In today’s world of automation can be a daunting task. A feeling of being rooted in one building for the rest of one’s life.

Because they were cheaper, the huts were also very flexible. One can build a house in a hut: one for cooking, another for sleeping, another for welcoming guests, and so on. Whenever someone needs a new hut, one simply builds one. The teenage boys were given land to build their own huts away from the rest of the family. Their privacy was guaranteed, and no one cared about their activities in their huts. Many young people today will appreciate the idea of ​​having their own hut.

The hut is very comfortable and just right for most parts of Africa. This is mainly due to the building materials used. Both clay and grass are good insulators, but are porous and therefore allow free flow of air. Africa is often very hot during the day. The hut is cool and a welcoming resting place. At night, when the temperature drops, the hut retains its daytime temperature and keeps the occupants warm.

The huts are also very low maintenance. A well-remodeled hut should be wiped clean with a straw only once a day. No need to wipe, polish or dust. Accidents with liquids occurred simply because the liquid was absorbed into the earth. The real danger is fire, as the thatched roof can burn very quickly and trap people inside.

Recently, a team of architects in Switzerland ‘discovered’ the properties of clay as a building material. Clay is a strong, durable material that is easy to work with. When applied correctly, it can be used to create stable, durable and aesthetic structures without the need for the use of paints and cement. Above all, clay is healthy. It has now been proven that clay filters out toxins in the environment. Modern building materials such as cement, paints, fillers and metals release toxins that interfere with human health and well-being. A building made of clay or mud is completely eco-friendly, the primary source was safe.
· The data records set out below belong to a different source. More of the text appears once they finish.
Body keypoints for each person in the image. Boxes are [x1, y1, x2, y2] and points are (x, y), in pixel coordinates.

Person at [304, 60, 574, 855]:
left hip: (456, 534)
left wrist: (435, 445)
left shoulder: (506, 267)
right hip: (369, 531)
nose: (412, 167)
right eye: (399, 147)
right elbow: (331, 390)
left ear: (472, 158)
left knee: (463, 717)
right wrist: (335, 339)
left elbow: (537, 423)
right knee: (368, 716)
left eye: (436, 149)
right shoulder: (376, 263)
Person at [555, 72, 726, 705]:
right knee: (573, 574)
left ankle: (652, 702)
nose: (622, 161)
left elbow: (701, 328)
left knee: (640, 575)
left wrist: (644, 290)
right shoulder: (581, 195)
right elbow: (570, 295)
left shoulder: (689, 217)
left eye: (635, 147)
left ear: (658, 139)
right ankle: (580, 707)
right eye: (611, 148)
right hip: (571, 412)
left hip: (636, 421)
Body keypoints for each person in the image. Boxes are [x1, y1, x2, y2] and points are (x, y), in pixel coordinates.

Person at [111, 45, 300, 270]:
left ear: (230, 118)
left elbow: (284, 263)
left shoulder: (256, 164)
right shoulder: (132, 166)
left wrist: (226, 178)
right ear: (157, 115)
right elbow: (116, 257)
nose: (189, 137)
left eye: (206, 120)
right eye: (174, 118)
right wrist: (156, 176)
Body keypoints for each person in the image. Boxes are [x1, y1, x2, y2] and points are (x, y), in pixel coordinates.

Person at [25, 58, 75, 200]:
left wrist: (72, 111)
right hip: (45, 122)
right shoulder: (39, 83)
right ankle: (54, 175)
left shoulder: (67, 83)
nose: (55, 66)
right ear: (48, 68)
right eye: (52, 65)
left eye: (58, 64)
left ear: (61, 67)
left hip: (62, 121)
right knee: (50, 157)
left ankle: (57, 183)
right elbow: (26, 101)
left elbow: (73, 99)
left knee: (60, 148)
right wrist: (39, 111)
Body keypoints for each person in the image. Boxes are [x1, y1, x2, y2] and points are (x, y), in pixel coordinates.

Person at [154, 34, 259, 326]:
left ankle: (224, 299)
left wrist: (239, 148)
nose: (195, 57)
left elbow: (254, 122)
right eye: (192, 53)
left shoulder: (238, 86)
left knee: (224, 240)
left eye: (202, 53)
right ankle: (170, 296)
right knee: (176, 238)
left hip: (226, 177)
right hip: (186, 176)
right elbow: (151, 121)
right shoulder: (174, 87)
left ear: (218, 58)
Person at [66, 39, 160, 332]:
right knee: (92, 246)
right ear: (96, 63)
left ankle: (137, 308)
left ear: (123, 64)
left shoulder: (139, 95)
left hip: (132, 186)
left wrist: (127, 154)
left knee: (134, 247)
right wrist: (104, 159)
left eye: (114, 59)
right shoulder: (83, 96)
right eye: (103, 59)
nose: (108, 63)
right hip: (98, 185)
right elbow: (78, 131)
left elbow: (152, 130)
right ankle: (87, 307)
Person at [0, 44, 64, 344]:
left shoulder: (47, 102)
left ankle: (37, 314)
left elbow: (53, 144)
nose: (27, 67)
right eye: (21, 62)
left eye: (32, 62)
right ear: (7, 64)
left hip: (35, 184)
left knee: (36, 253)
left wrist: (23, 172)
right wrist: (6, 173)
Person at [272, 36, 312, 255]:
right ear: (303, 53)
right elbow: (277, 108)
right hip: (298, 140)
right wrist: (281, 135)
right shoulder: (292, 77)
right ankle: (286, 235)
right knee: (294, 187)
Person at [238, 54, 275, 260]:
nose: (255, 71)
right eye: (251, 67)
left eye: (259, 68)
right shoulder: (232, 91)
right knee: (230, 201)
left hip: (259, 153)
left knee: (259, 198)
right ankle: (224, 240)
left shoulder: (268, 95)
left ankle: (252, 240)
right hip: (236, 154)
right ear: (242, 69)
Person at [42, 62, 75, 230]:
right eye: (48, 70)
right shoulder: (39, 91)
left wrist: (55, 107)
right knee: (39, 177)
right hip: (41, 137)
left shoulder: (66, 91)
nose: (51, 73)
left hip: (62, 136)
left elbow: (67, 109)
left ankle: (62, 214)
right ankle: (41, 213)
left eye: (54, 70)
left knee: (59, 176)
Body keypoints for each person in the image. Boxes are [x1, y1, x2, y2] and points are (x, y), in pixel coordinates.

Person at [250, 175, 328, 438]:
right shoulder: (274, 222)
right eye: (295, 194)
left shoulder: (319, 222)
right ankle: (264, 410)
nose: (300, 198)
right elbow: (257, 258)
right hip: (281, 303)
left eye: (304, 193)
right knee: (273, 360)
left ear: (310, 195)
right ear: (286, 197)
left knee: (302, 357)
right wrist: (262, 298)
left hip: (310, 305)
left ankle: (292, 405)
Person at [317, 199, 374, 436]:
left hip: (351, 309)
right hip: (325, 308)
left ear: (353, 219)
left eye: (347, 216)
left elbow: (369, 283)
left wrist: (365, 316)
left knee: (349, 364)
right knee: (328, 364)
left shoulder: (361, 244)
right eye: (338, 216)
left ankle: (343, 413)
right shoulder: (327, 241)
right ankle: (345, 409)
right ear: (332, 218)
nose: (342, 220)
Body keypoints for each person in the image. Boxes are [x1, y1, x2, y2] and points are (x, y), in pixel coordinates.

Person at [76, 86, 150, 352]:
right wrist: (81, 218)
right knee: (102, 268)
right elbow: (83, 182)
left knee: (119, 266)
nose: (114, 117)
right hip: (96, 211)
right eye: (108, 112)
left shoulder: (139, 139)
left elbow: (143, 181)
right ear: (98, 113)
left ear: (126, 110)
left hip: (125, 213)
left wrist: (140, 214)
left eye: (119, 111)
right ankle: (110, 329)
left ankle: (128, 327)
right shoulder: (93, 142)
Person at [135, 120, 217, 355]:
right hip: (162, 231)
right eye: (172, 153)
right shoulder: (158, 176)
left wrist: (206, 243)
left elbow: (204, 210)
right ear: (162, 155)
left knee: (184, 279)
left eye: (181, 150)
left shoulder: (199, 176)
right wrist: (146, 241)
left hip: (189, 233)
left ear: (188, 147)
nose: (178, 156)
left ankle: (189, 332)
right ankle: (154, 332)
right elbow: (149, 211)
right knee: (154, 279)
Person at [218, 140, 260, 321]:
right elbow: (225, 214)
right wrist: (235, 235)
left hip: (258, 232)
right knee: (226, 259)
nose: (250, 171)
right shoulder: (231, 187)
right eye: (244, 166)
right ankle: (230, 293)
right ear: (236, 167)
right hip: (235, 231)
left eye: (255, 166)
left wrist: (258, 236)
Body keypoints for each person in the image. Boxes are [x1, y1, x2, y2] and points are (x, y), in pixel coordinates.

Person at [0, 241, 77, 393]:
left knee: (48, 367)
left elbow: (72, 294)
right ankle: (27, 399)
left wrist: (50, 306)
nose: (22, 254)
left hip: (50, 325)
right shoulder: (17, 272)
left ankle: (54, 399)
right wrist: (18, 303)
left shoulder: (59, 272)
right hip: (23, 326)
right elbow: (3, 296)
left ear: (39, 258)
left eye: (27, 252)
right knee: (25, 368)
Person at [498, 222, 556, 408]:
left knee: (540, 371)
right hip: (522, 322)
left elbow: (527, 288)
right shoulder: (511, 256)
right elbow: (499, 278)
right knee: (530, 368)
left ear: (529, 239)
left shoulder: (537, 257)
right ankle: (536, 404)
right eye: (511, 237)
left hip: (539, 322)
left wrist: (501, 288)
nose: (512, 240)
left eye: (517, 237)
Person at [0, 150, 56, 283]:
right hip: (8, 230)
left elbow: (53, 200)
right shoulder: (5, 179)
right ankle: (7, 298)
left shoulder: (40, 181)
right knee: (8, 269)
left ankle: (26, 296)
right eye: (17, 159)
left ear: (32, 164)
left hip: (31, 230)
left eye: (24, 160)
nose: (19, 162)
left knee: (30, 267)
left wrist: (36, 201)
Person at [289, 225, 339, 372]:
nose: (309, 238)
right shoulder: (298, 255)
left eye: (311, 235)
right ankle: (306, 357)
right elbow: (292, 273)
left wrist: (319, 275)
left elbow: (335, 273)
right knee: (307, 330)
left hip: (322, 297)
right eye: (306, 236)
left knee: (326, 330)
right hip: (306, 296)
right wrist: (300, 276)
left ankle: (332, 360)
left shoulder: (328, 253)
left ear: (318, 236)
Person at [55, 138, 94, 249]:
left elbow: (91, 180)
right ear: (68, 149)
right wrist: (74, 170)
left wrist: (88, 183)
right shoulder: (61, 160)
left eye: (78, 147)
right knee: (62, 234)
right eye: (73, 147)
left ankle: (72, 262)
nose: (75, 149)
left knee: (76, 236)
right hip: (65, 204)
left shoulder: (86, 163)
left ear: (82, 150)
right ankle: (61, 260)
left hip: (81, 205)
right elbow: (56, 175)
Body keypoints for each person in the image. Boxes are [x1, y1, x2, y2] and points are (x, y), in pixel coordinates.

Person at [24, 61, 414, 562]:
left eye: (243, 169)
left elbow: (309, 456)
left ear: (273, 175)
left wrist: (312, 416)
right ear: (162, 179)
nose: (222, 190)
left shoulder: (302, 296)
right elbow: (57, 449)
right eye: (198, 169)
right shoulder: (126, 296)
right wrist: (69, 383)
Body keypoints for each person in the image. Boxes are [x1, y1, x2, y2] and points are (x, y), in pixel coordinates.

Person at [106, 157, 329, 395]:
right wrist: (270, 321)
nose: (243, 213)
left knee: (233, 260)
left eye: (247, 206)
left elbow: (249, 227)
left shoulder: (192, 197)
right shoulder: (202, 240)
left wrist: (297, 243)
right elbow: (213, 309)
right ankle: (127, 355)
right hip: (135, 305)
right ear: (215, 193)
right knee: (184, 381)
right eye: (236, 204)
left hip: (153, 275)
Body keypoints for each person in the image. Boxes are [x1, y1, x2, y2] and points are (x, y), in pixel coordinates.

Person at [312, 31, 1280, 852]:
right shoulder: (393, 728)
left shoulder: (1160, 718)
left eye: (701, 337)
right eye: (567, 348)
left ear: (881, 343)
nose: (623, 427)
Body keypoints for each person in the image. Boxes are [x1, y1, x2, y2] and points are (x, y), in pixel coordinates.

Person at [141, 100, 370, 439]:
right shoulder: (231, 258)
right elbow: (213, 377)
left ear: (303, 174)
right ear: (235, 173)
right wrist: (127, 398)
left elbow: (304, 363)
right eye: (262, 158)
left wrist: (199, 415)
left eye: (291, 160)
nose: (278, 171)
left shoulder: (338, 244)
Africans knew it a long time ago. The huts are made of natural ‘earth’ material, fitted to the basic philosophy of drawing on nature for all their needs and only to the required dimensions. For example, calabashes and bitter gourds were used as containers for milk, water, local beer, porridge, honey or any other liquid. Cooking utensils as well as water pots were made of clay. Cooking sticks are made of wood.

Water stored in a clay pot has a pleasant, natural cooling and earthy aroma. Drink from Calabash, it has an extra woody flavor. Food cooked in a clay pot over a wood fire, especially fresh beans or meat dishes, retains a unique earthy aroma.

Sleeping mats or sitting mats were woven from rash or animal skins, as well as clothing. Some have made a high clay platform covered with animal skins or rush mats to serve as a seat or bed. The stool was woven from wood or rash. The women wore jewelry made of bone, horns, wood, stone, clay, beads or woven rushes. Carry or store food items in woven rush baskets or clay pots.

This philosophy of living in harmony with nature’s legacy led to the emptiness of garbage because everything can be biodegradable. In fact, until the advent of modernity and urbanization, Africa was a continent of natural beauty and fully preserved.

Sadly, today’s Africans are jumping on the bandwagon of expensive homes built of derivative materials, which require a fortune to pay for, and repair and maintain for a lifetime. Materials used in modern buildings trap heat, odors and moisture and often use environmentally harmful procedures. Sitting in a hut built entirely of earth has no healing effect on homes. They are in line with modern day trends such as inflated consumerism, self-definition through possession and indifference to the planet.

Happily, some are rediscovering the magic of shanties. They are sometimes large redesigned in combination with large windows or intersecting or interconnected structures. A well-known hotel in Nairobi, Kenya, has built this concept using straw used for roofing.

In fact, more and more people are rediscovering why Africans lived in shanties.